> Required work: Repeat each entry below exactly, omitting any picture it holds.

> Extracted records:
* * * *

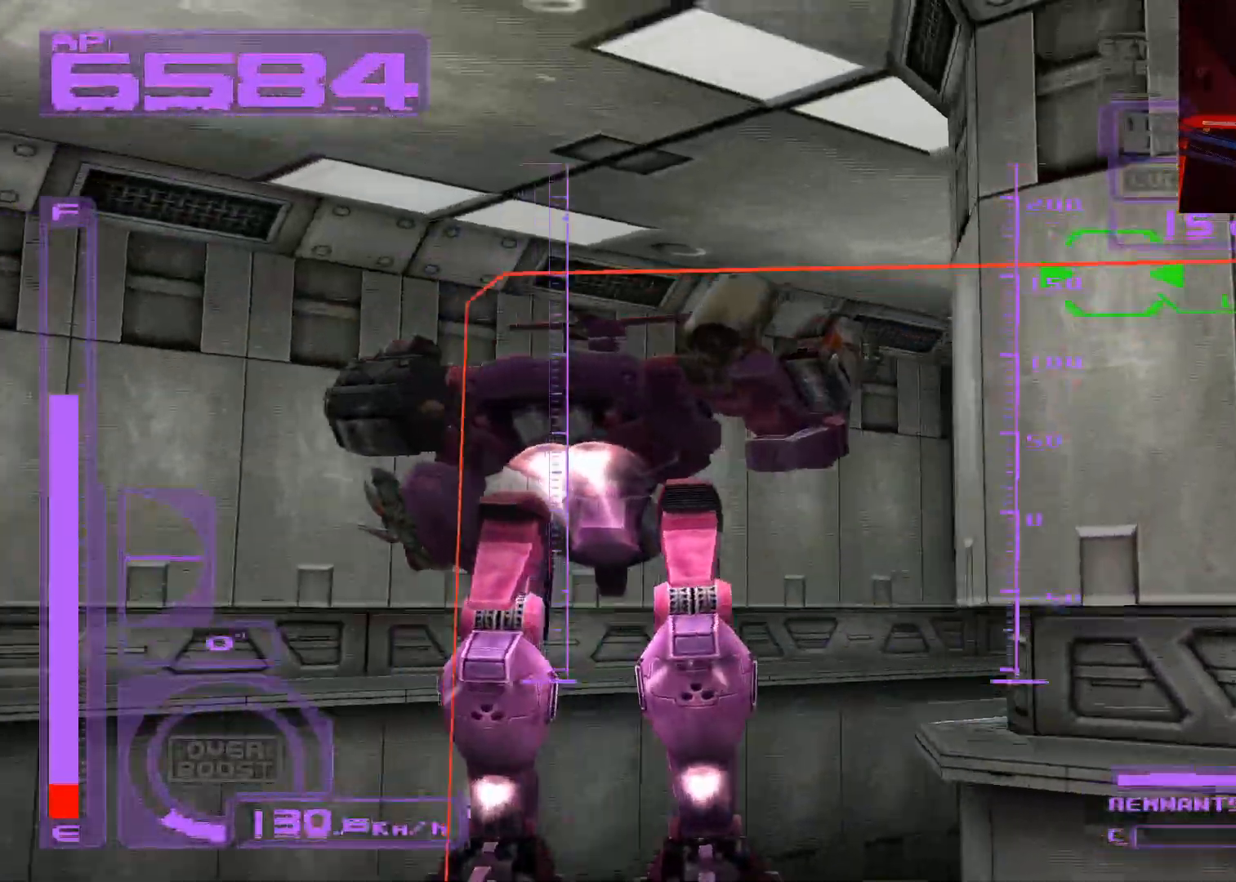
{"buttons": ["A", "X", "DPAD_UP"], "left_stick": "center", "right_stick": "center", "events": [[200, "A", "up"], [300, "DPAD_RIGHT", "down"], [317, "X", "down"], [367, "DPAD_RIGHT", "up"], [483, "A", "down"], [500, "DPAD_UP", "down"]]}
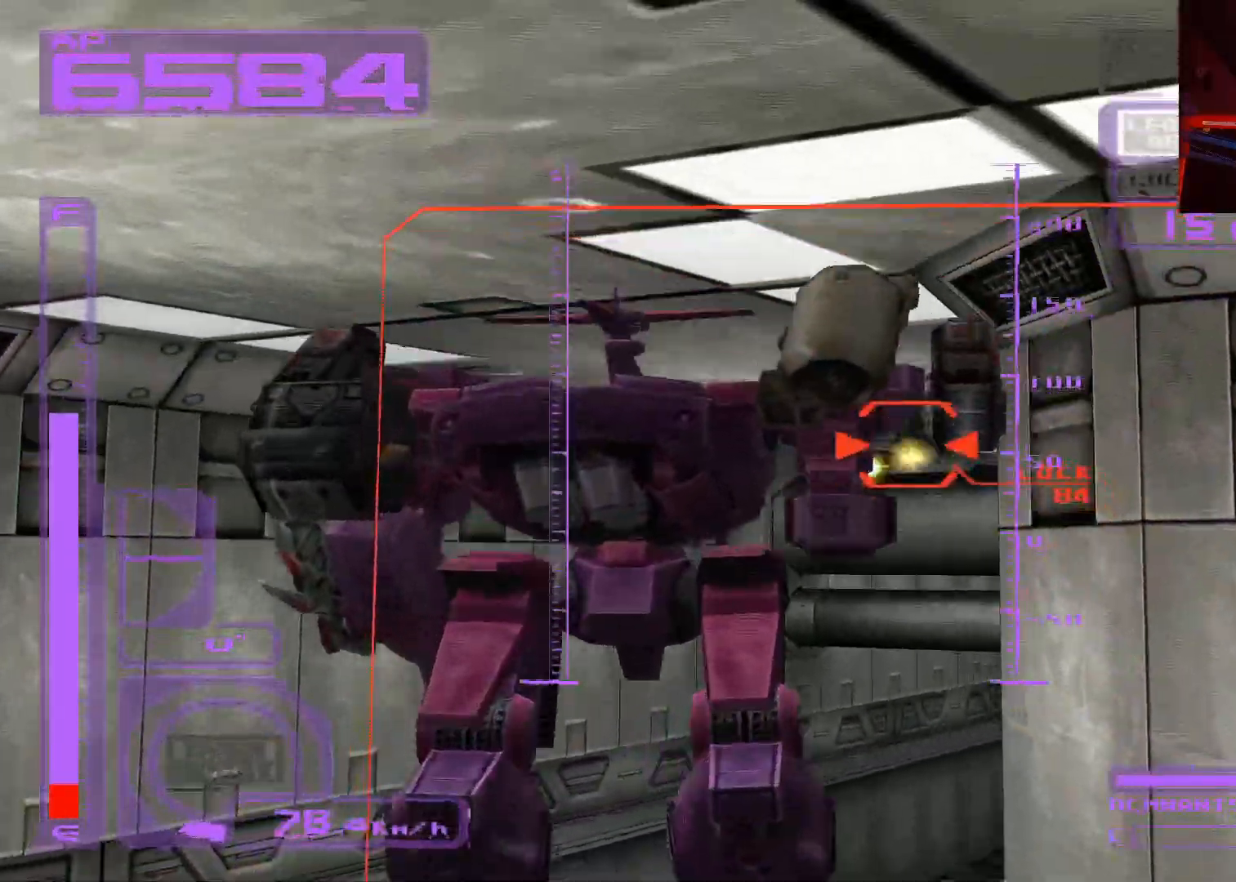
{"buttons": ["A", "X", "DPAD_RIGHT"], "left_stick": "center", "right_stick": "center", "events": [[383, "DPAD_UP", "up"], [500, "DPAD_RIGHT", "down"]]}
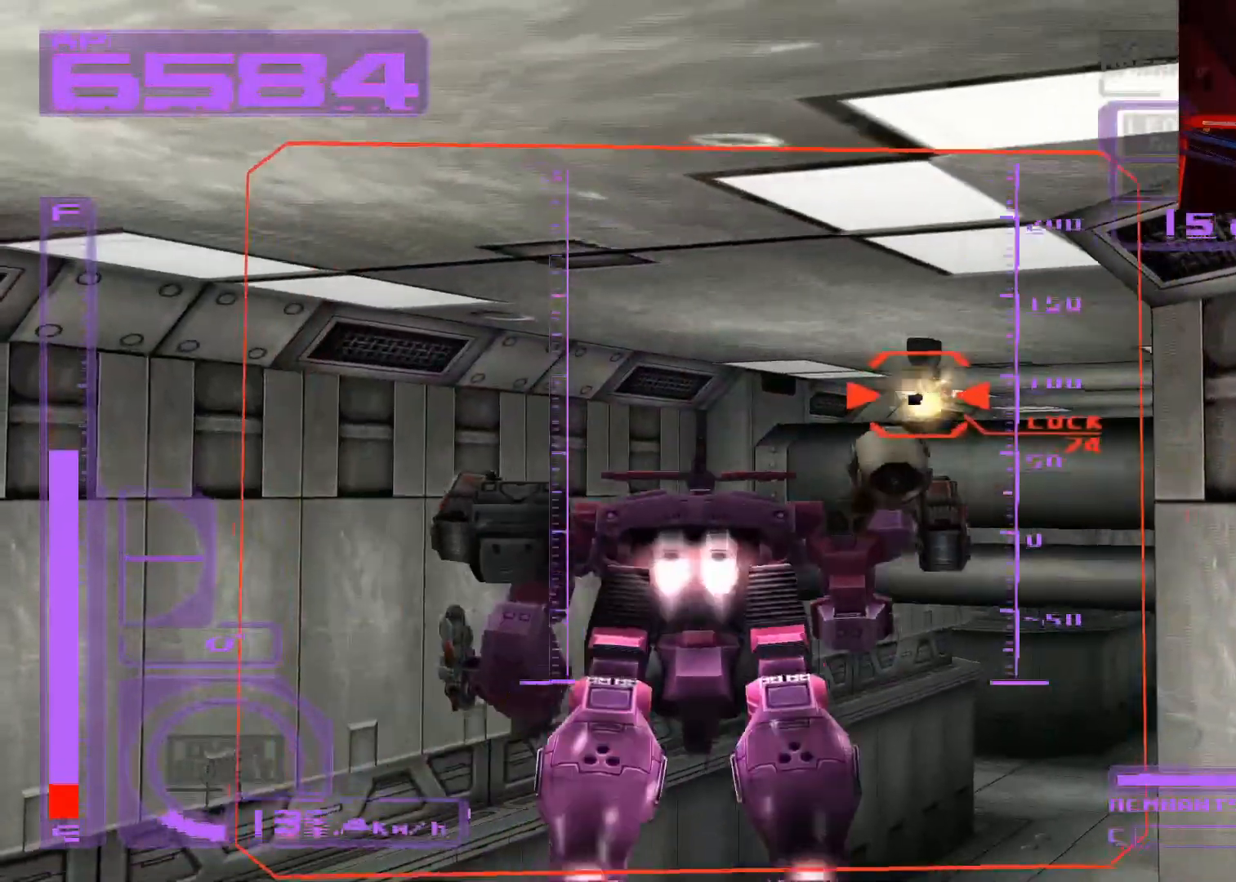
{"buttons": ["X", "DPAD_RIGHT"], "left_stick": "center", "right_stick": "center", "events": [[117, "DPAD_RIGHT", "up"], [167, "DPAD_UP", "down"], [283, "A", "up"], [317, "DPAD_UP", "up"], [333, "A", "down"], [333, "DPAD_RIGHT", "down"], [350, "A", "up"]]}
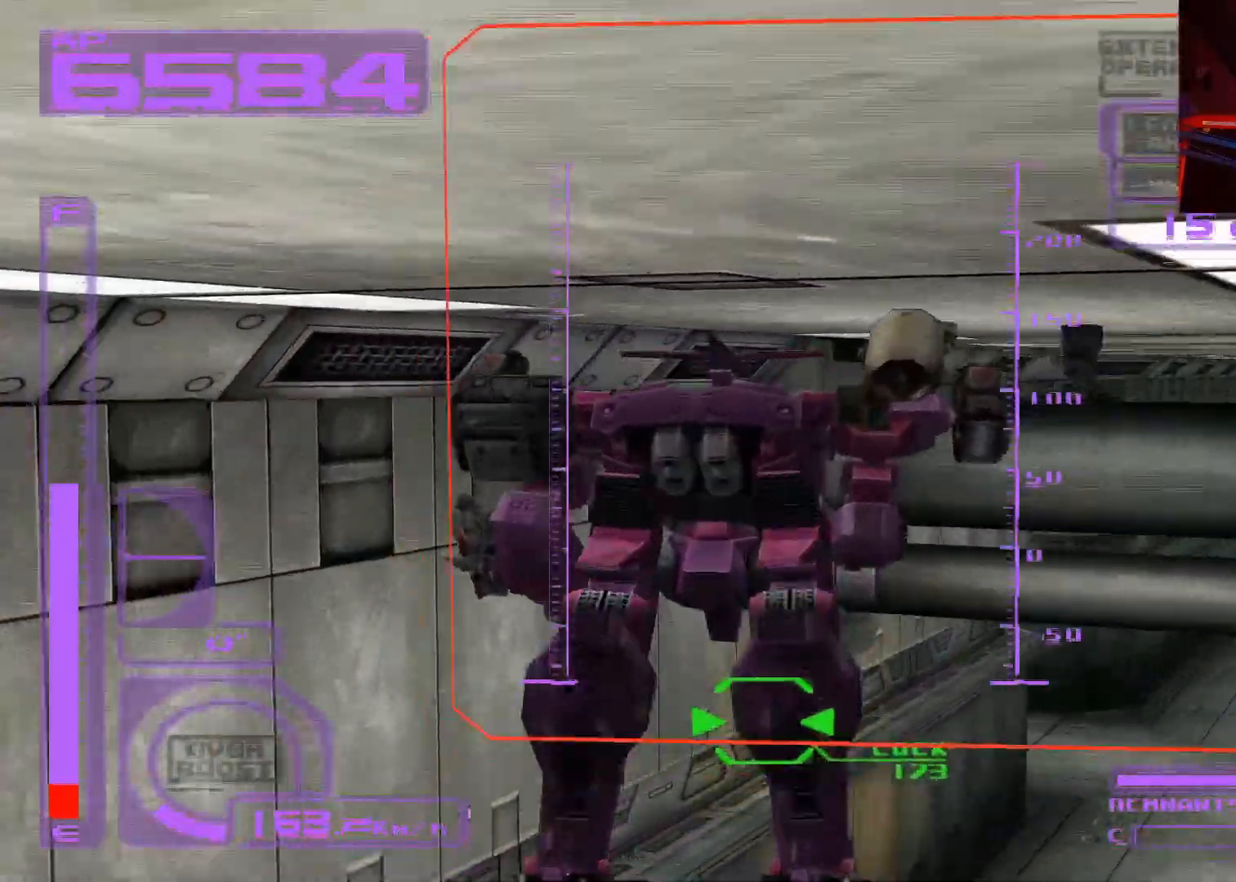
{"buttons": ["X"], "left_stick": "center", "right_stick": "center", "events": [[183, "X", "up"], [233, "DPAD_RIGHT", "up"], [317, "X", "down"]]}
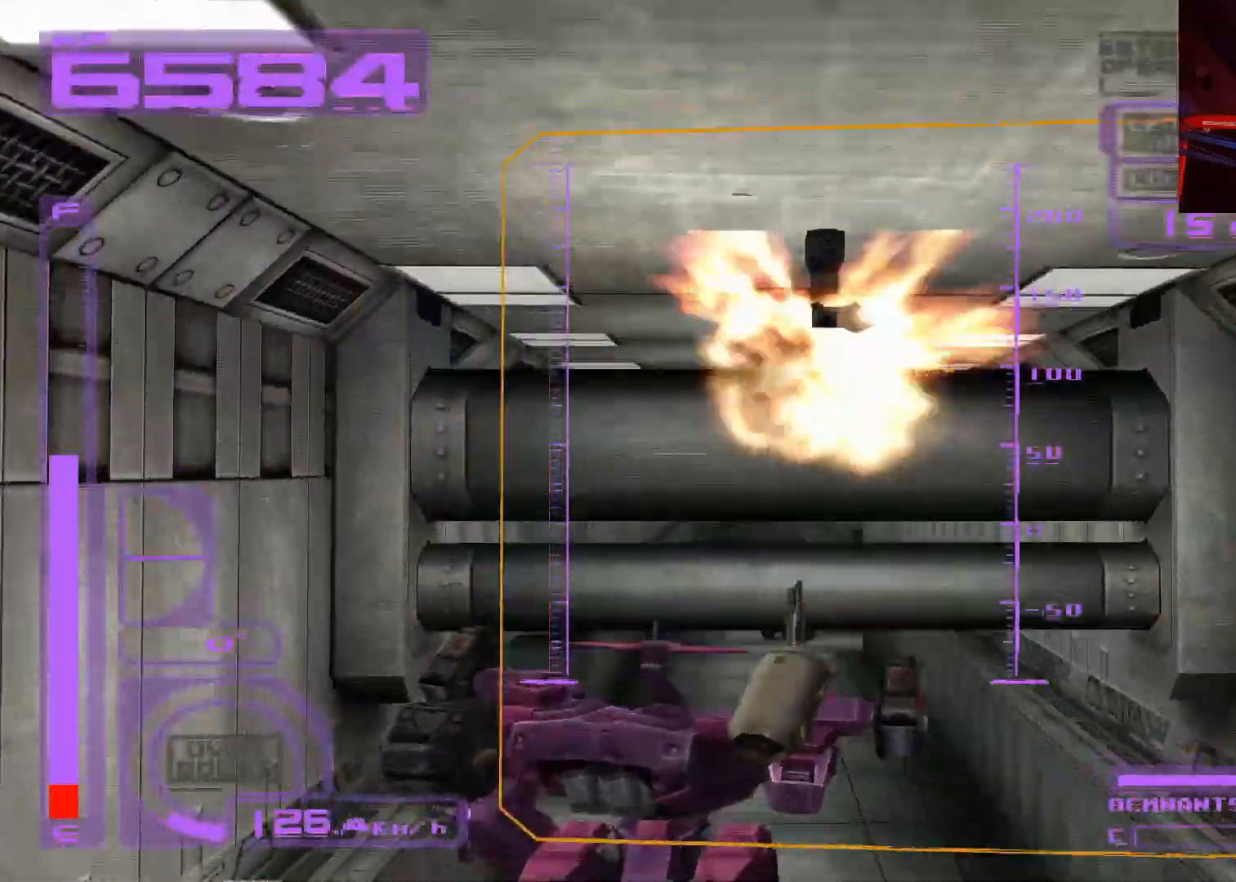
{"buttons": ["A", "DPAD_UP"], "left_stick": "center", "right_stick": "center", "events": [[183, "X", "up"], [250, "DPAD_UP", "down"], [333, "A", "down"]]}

* * * *

> Task response:
{"buttons": ["A", "X", "DPAD_UP"], "left_stick": "center", "right_stick": "center", "events": [[200, "A", "up"], [300, "DPAD_RIGHT", "down"], [317, "X", "down"], [367, "DPAD_RIGHT", "up"], [483, "A", "down"], [500, "DPAD_UP", "down"]]}
{"buttons": ["A", "X", "DPAD_RIGHT"], "left_stick": "center", "right_stick": "center", "events": [[383, "DPAD_UP", "up"], [500, "DPAD_RIGHT", "down"]]}
{"buttons": ["X", "DPAD_RIGHT"], "left_stick": "center", "right_stick": "center", "events": [[117, "DPAD_RIGHT", "up"], [167, "DPAD_UP", "down"], [283, "A", "up"], [317, "DPAD_UP", "up"], [333, "A", "down"], [333, "DPAD_RIGHT", "down"], [350, "A", "up"]]}
{"buttons": ["X"], "left_stick": "center", "right_stick": "center", "events": [[183, "X", "up"], [233, "DPAD_RIGHT", "up"], [317, "X", "down"]]}
{"buttons": ["A", "DPAD_UP"], "left_stick": "center", "right_stick": "center", "events": [[183, "X", "up"], [250, "DPAD_UP", "down"], [333, "A", "down"]]}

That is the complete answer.